PMN precursor proliferation and maturation takes place in the BM, where the chemical composition of PMN granules is established by local environmental cues. We have recently shown that IL-27 generated in response to intracerebral hemorrhage (ICH) can modify the production of granule components in maturing BM PMNs.¹¹ Excitingly, we have shown that IL-27 may down-regulate PMN levels of tissue-damaging enzymes (NADPH oxidase, iNOS and MMP-9) and up-regulate the production of potentially beneficial molecules for ICH resolution, including iron-sequestering lactoferrin (PMNs are the primary source of blood lactoferrin) and hemoglobin-neutralizing haptoglobin. Both lactoferrin and haptoglobin have potent protective effects in the ICH-injured brain.^{5, 20} We proposed that PMNs modified by IL-27 may be less damaging or even beneficial in the brain in the later stages of ICH. In agreement with this hypothesis, we found that depletion of PMNs 24 hours after ICH worsened functional outcome in mice.

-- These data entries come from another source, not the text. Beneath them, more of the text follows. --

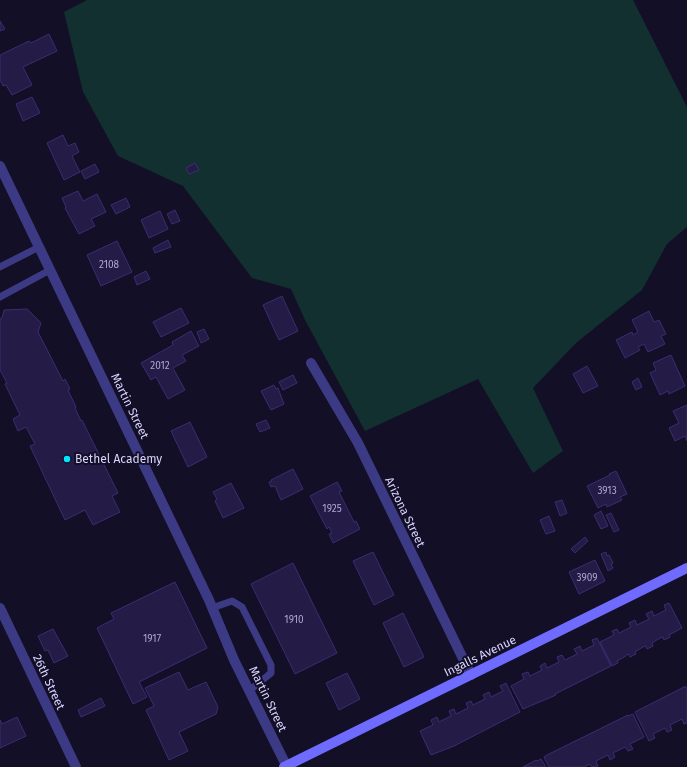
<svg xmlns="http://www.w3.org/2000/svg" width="687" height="767" font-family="'Fira Sans',sans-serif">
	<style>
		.green { fill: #12302f }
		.building { fill: #241b47; stroke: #3b2d73 }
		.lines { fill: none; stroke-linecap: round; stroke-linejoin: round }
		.service { stroke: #3d3a85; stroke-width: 7 }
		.minor { stroke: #3d3a85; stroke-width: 10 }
		.tertiary { stroke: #3d3a85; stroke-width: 10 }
		.secondary { stroke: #6f6bff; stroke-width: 10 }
		.poi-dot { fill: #00e5ff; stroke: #130f26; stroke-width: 1.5 }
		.labels { text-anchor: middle; stroke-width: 4; stroke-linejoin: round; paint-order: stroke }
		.number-label { font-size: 10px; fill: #aca6d1 }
		.street-label { font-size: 12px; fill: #d9d4ff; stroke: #130f26 }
		.poi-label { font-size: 12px; fill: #d9d4ff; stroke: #130f26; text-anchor: start }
	</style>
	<rect width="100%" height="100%" fill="#130f26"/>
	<polygon class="green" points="87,0 633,0 687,107 687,227 667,244 642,290 576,343 533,388 563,451 533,473 478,379 365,431 305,320 291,289 252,278 183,186 118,156 83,92 64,12"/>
	<g class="building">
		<polygon points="0,21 5,29 0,31"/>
		<polygon points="49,34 57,51 23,67 32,85 12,95 6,85 3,86 0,80 0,55 29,41 31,43"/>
		<polygon points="32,97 40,113 23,121 16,104"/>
		<polygon points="63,135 68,146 75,143 79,152 72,156 80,172 64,180 47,143"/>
		<polygon points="195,163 199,170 189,174 186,168"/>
		<polygon points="95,164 99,172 85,179 81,171"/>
		<polygon points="78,191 83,201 97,194 106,212 91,219 95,226 79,234 65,208 66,207 62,198"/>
		<polygon points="126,198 130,207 116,214 111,205"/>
		<polygon points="175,210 180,221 172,224 167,214"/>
		<polygon points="160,211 168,229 149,238 141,220"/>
		<polygon points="168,240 171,247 155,253 153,248"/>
		<polygon points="117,241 132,272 101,286 87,255"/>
		<polygon points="146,271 150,279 137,285 134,277"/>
		<polygon points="282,296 298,331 279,340 263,305"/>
		<polygon points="181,308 189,323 161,337 153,322"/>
		<polygon points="27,309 41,323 38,332 63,381 65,379 70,389 68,390 76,407 75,408 81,421 82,420 118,493 112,496 120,512 93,525 85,510 65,520 30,446 35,444 26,427 18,431 13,419 20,415 5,384 7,383 0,370 0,319 2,318 4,310"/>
		<polygon points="649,311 654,322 659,320 666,334 661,336 665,344 648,352 644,344 638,347 640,350 625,358 616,340 632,332 633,335 638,332 632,320"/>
		<polygon points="204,329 209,339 201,343 197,332"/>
		<polygon points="191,331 199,346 182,355 186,361 173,368 185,390 168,399 156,377 151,380 141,363 173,345 172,342"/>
		<polygon points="671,355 685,386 669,394 668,391 660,395 650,373 656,370 653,363"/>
		<polygon points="587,366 598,386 583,393 573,374"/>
		<polygon points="293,375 297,383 283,390 279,382"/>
		<polygon points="638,378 642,387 636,390 632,382"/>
		<polygon points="274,385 276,389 278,388 284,404 271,410 261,391"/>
		<polygon points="687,405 687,441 685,436 675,441 669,428 679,423 673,411"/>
		<polygon points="266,420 270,428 260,432 256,424"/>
		<polygon points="190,422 207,457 188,467 171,431"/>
		<polygon points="293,469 303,489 281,500 275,486 271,487 269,482 272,481 271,480"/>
		<polygon points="616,471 627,494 620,497 622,500 607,507 606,504 598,508 587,486 610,475 609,474"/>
		<polygon points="337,482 342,491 339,492 354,522 356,521 360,529 333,543 329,534 332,533 329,527 327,529 310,496"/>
		<polygon points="231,483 244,508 223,518 215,501 217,499 213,492"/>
		<polygon points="562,500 567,513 560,516 555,502"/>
		<polygon points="601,511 608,526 601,529 594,515"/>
		<polygon points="611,513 619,530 614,532 606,515"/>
		<polygon points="549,516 555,531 546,534 540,520"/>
		<polygon points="585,537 588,541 575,553 571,549"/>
		<polygon points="373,552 394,595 374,605 353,561"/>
		<polygon points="606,552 607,556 609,555 613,563 611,564 613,568 608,571 601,554"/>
		<polygon points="595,560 605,581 579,594 569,572"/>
		<polygon points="293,563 337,653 295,674 251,584"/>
		<polygon points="175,582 207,648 139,682 147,697 133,704 97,628 114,619 111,613"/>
		<polygon points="669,603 682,628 669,635 670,637 664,640 663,637 660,638 652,643 653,646 647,649 646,646 643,647 635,652 636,654 630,657 628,654 626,655 626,656 617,661 618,663 612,666 600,642 614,635 612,631 617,629 619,633 631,627 629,623 635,620 637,625 649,619 646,614 652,611 654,616 666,610 664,605"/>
		<polygon points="403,613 424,657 404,667 383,623"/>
		<polygon points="53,629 68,656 54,663 48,650 45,651 38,636"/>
		<polygon points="597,638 611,666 555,694 556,695 523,709 511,686 524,679 522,674 528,672 530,676 542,670 540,666 545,663 547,668 559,662 557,657 562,655 565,660 577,654 574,649 580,646 582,651 594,645 592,640"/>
		<polygon points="179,672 188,690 206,682 218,707 216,714 179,732 188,751 169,760 146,710 154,706 145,688"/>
		<polygon points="347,673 360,699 339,710 326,683"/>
		<polygon points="506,683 520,712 454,746 431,755 420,731 433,725 431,720 437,717 439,722 451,716 449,711 454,709 456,714 468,708 466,703 471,701 473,705 485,699 483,695 489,692 491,697 503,691 500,686"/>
		<polygon points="684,687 687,687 687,723 684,724 682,719 670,725 672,730 667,732 665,728 653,734 655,738 649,741 635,712"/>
		<polygon points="101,698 105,706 81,717 78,710"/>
		<polygon points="633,714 644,737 630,744 633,749 628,751 625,747 613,753 615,757 610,760 608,755 596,761 598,766 595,767 592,767 590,764 584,767 549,767 544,757 547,755 628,715 628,716"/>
		<polygon points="17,717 26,736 0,748 0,720 2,724"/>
		<polygon points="541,759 546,767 523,767 536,760 537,761"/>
	</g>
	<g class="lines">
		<g class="service">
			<polyline points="0,267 39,247"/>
			<polyline points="0,297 50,270"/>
			<polyline points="212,608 232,601 242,607 271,665 271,673 249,691"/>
		</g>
		<g class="minor">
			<polyline points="311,363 358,443 471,675"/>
			<polyline points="0,608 76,767"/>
		</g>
		<polyline class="tertiary" points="0,166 209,600 234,660 287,767"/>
		<polyline class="secondary" points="284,767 687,568"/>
	</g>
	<circle class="poi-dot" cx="67" cy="459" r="4"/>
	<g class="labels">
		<g class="number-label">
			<text x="109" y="268">2108</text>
			<text x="160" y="369">2012</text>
			<text x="607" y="494">3913</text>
			<text x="332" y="512">1925</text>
			<text x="587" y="581">3909</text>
			<text x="294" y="623">1910</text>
			<text x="152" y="642">1917</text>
		</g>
		<g class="street-label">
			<text transform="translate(130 406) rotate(64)" y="4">Martin Street</text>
			<text transform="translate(405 512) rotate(64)" y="4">Arizona Street</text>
			<text transform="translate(480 656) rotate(-26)" y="4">Ingalls Avenue</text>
			<text transform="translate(49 682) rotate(65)" y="4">26th Street</text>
			<text transform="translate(268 699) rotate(64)" y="4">Martin Street</text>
		</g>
		<g class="poi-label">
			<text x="75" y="463">Bethel Academy</text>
		</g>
	</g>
</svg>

In conclusion, although PMNs are typically thought of as detrimental in sterile inflammation, we believe that PMNs can assist in the resolution of inflammation under certain conditions. The newly reported plasticity of neutrophils is particularly exciting, as their short-lived and early-responding nature makes them ideal candidates for enhancing tissue repair and regeneration. Future studies should be conducted to determine whether PMNs clearance or function can be beneficially manipulated to enhance the resolution of inflammation and improve functional outcome in sterile inflammatory diseases such as stroke.